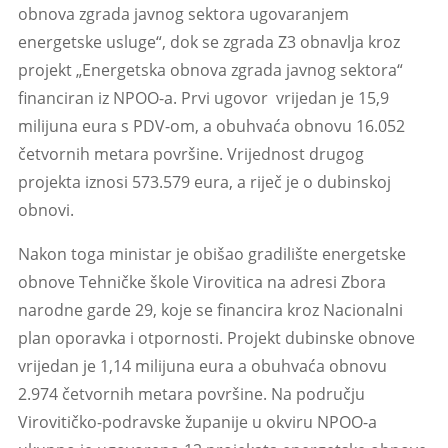
obnova zgrada javnog sektora ugovaranjem
energetske usluge“, dok se zgrada Z3 obnavlja kroz
projekt „Energetska obnova zgrada javnog sektora“
financiran iz NPOO-a. Prvi ugovor vrijedan je 15,9
milijuna eura s PDV-om, a obuhvaća obnovu 16.052
četvornih metara površine. Vrijednost drugog
projekta iznosi 573.579 eura, a riječ je o dubinskoj
obnovi.
Nakon toga ministar je obišao gradilište energetske
obnove Tehničke škole Virovitica na adresi Zbora
narodne garde 29, koje se financira kroz Nacionalni
plan oporavka i otpornosti. Projekt dubinske obnove
vrijedan je 1,14 milijuna eura a obuhvaća obnovu
2.974 četvornih metara površine. Na području
Virovitičko-podravske županije u okviru NPOO-a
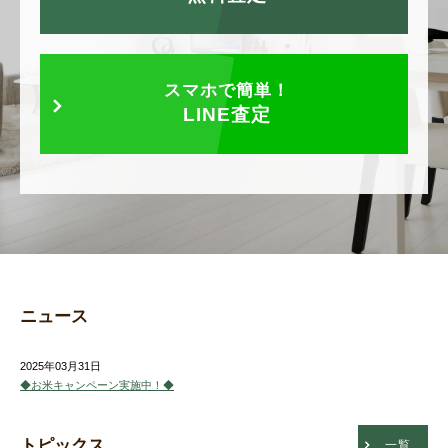
スマホで簡単！
LINE査定
ニュース
2025年03月31日
◆お米キャンペーン実施中！◆
トピックス
一覧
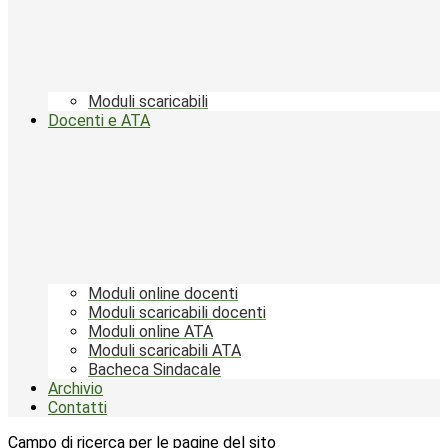
Moduli scaricabili
Docenti e ATA
Moduli online docenti
Moduli scaricabili docenti
Moduli online ATA
Moduli scaricabili ATA
Bacheca Sindacale
Archivio
Contatti
Campo di ricerca per le pagine del sito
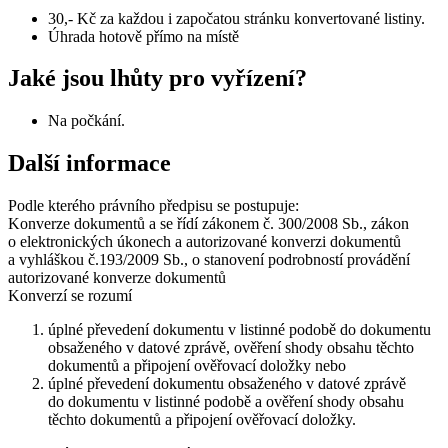
30,- Kč za každou i započatou stránku konvertované listiny.
Úhrada hotově přímo na místě
Jaké jsou lhůty pro vyřízení?
Na počkání.
Další informace
Podle kterého právního předpisu se postupuje:
Konverze dokumentů a se řídí zákonem č. 300/2008 Sb., zákon
o elektronických úkonech a autorizované konverzi dokumentů
a vyhláškou č.193/2009 Sb., o stanovení podrobností provádění
autorizované konverze dokumentů
Konverzí se rozumí
úplné převedení dokumentu v listinné podobě do dokumentu
obsaženého v datové zprávě, ověření shody obsahu těchto
dokumentů a připojení ověřovací doložky nebo
úplné převedení dokumentu obsaženého v datové zprávě
do dokumentu v listinné podobě a ověření shody obsahu
těchto dokumentů a připojení ověřovací doložky.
____________________
Scan the data for the word "připojení" and copy every line where it shows up.

dokumentů a připojení ověřovací doložky nebo
těchto dokumentů a připojení ověřovací doložky.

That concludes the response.